In Count Two of the cross claim, the RCF defendants allege common-law indemnification. Therefore, the court reviews our law concerning common-law indemnification, as set forth in Valente v. Securitas Sec. Services, USA, Inc., 152 Conn.App. 196, 203-04, 96 A.3d 1275 (2014). Citing, Kaplan v. Merberg Wrecking Corp., 152 Conn. 405, 412, 207 A.2d 732 (1965), the Appellate Court in Valente, supra, noted that “[g]enerally, there is no right to indemnification between joint tortfeasors.” Kaplan v. Merberg Wrecking Corp., supra, recognized an exception to this general rule. “Kaplan teaches that indemnification is available from a third party on whom a primary exposure of liability is claimed to rest. To hold a third party liable to indemnify one tortfeasor for damages awarded against [*26]  it to the plaintiff for negligently causing harm to the plaintiff, a defendant seeking indemnification must establish that: (1) the third party against whom indemnification is sought was negligent; (2) the third party’s active negligence, rather than the defendant’s own passive negligence, was the direct, immediate cause of the accident and the resulting harm; (3) the third party was in control of the situation to the exclusion of the defendant seeking reimbursement; and (4) the defendant did not know of the third party’s negligence, had no reason to anticipate it, and reasonably could rely on the third party not to be negligent.” (Citation omitted.) Valente v. Securitas Sec. Services, USA, Inc., supra, 152 Conn.App. 203-04. “Our Supreme Court has defined exclusive control of the situation, for the purpose of a common-law indemnification claim, as exclusive control over the dangerous condition that gives rise to the accident.” (Internal quotation marks omitted.) Id., citing, Pellecchia v. Connecticut Light & Power Co., 139 Conn.App. 767, 775, 57 A.3d 803 (2012) (dangerous condition held to be electric power line which electrocuted plaintiff), cert. denied, 308 Conn. 911, 61 A.3d 532 (2013).

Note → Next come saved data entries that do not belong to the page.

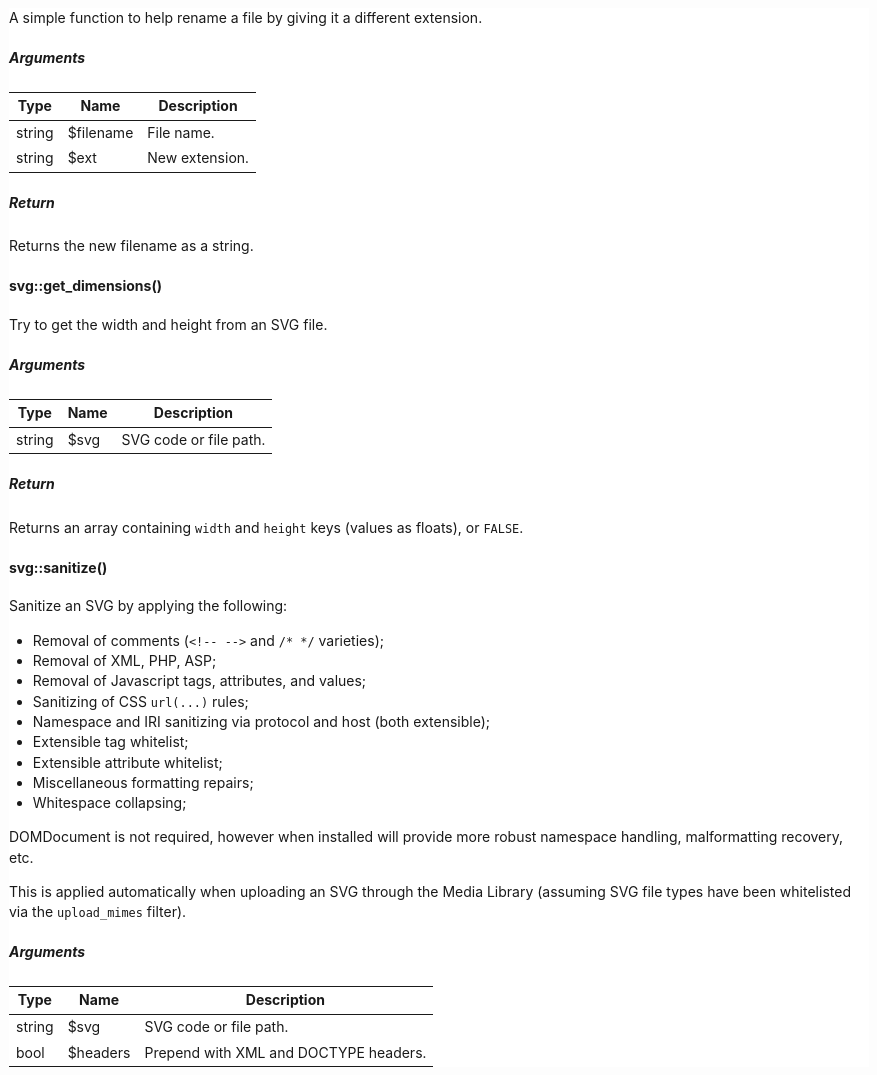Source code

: A simple function to help rename a file by giving it a different extension.

##### Arguments

| Type   | Name      | Description    |
| ------ | --------- | -------------- |
| string | $filename | File name.     |
| string | $ext      | New extension. |

##### Return

Returns the new filename as a string.



#### svg::get_dimensions()

Try to get the width and height from an SVG file.

##### Arguments

| Type   | Name | Description            |
| ------ | ---- | ---------------------- |
| string | $svg | SVG code or file path. |

##### Return

Returns an array containing `width` and `height` keys (values as floats), or `FALSE`.



#### svg::sanitize()

Sanitize an SVG by applying the following:
 * Removal of comments (`<!-- -->` and `/* */` varieties);
 * Removal of XML, PHP, ASP;
 * Removal of Javascript tags, attributes, and values;
 * Sanitizing of CSS `url(...)` rules;
 * Namespace and IRI sanitizing via protocol and host (both extensible);
 * Extensible tag whitelist;
 * Extensible attribute whitelist;
 * Miscellaneous formatting repairs;
 * Whitespace collapsing;

DOMDocument is not required, however when installed will provide more robust namespace handling, malformatting recovery, etc.

This is applied automatically when uploading an SVG through the Media Library (assuming SVG file types have been whitelisted via the `upload_mimes` filter).

##### Arguments

| Type   | Name     | Description                           |
| ------ | -------- | ------------------------------------- |
| string | $svg     | SVG code or file path.                |
| bool   | $headers | Prepend with XML and DOCTYPE headers. |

The court has reviewed the objection to the motion for summary judgment filed by the RCF defendants and notes, as pointed out by Licata in her reply brief, that the RCF defendants have [*27]  not addressed Licata’s claim in her motion for summary judgment that she did not control the situation that prevailed at the RCF’s facility on the date of the minor’s injury; nor is it alleged in the cross claim that Licata controlled the situation. An essential element of common-law indemnification is that the third party, Licata, was in control of the situation to the exclusion of the third-party plaintiffs. Valente v. Securitas Sec. Services, USA, Inc., supra, 152 Conn.App. 203-04; Pellecchia v. Connecticut Light & Power Co., supra, 139 Conn.App. 775. The third-party plaintiffs, the RCF defendants, have produced little to no credible evidence; nor have they alleged or argued that Licata was in control of the situation to the exclusion. “Where a claim is asserted in the statement of issues but thereafter receives only cursory attention in the brief without substantive discussion or citation of authorities, it is deemed to be abandoned.” (Citations omitted; internal quotation marks omitted.) Merchant v. State Ethics Commission, 53 Conn.App. 808, 818, 733 A.2d 287 (1999). These same principles apply to claims raised in the trial court. Connecticut Light and Power Co. v. Department of Public Utility Control, 266 Conn. 108, 120, 830 A.2d 1121 (2003).

For the foregoing reasons discussed, herein, Licata’s motion for summary judgment is granted as to Count Two alleging common-law indemnification.

ORDERS

Licata’s Motion for Summary Judgment is granted as to Count One, which alleges contractual indemnification and Count [*28]  Two, which alleges common-law indemnification.